§ **Work item**: Please reproduce the wartime memoir word for word, starting at "When we came" and stopping after "town of Włodowa.".

§ **Text under study**:
● ● ● ●
When we came close to the hut, a middle-aged peasant came out. We pleaded with him to have mercy and allow us to stay overnight. He asked us if we had any money. When we gave him all the money we had, he drove us out of his hut screaming wildly and threatened to alert the Germans immediately.

We ran away from him. Having lost our way, we suddenly heard shooting. We did not know where to run. Meanwhile it had become dark. It was a very dark night. So my two companions disappeared.

The next morning, I found a second hut, but the peasant would not allow me in either. He only showed me the road that would get me the town of Włodowa.

Going deeper into the forest, I saw a Jew hanging from a tree – sitting near him was a Jew with open eyes. I recognized him right away. It was the Sztuczyner rav. I was afraid of startling him and wanted him to hear me coming, but he had frozen to death.

In great terror I left there and wandered around the entire night in the dark. The next day, I arrived in Russian territory. There I ran into the Russian border patrol and was sent from prison to prison and finally to a slave labour camp.

In 1946 I returned to Ostrowa, where most of the Jewish houses had been destroyed. Both cemeteries had been leveled and the Sokolower shtibl had become a factory. Also, the brewery that had belonged to the Tejtels had been razed. A large cross was hung from a piece of the remaining gate. It was said that a lot of Ostrowa Jews had been killed at the gate.
● ● ● ●
§ **Dataset excerpt**:

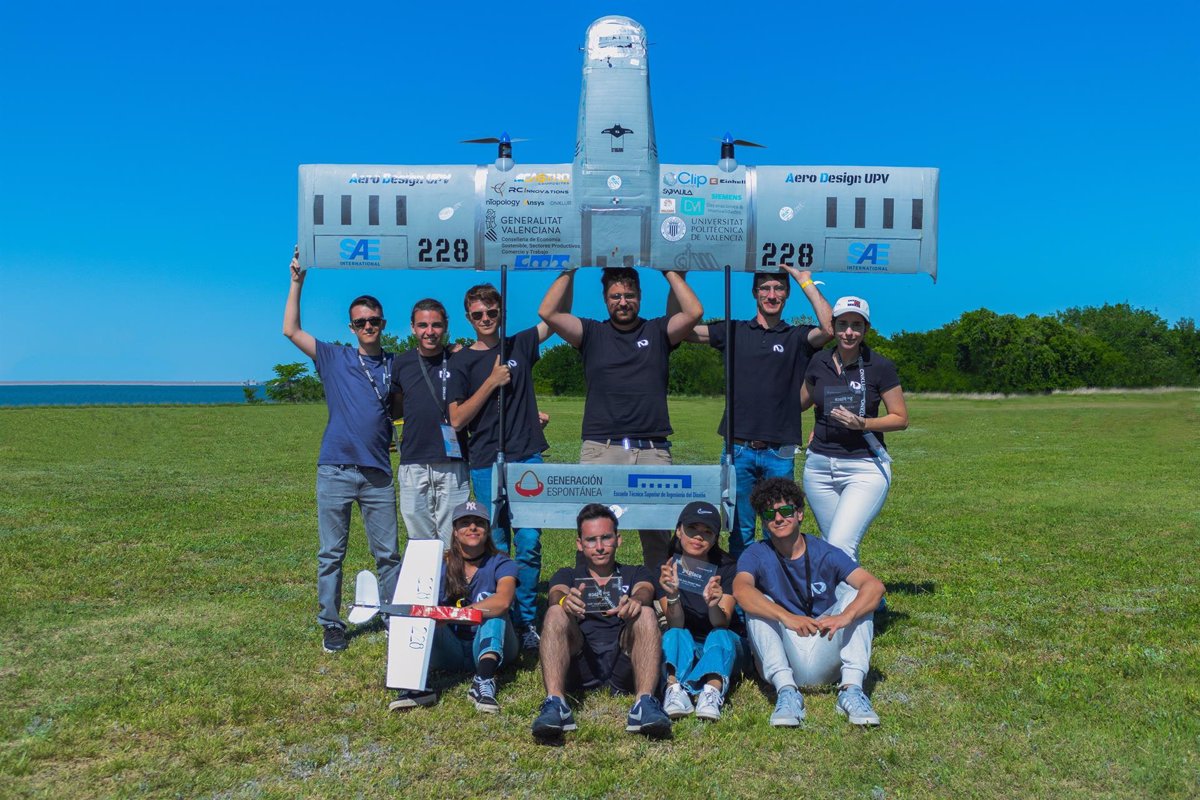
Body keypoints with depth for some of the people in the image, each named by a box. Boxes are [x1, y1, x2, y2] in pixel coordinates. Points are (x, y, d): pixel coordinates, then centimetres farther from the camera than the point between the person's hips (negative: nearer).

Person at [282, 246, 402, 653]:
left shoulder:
● ● ● ●
§ **Completed exercise**:
When we came close to the hut, a middle-aged peasant came out. We pleaded with him to have mercy and allow us to stay overnight. He asked us if we had any money. When we gave him all the money we had, he drove us out of his hut screaming wildly and threatened to alert the Germans immediately.

We ran away from him. Having lost our way, we suddenly heard shooting. We did not know where to run. Meanwhile it had become dark. It was a very dark night. So my two companions disappeared.

The next morning, I found a second hut, but the peasant would not allow me in either. He only showed me the road that would get me the town of Włodowa.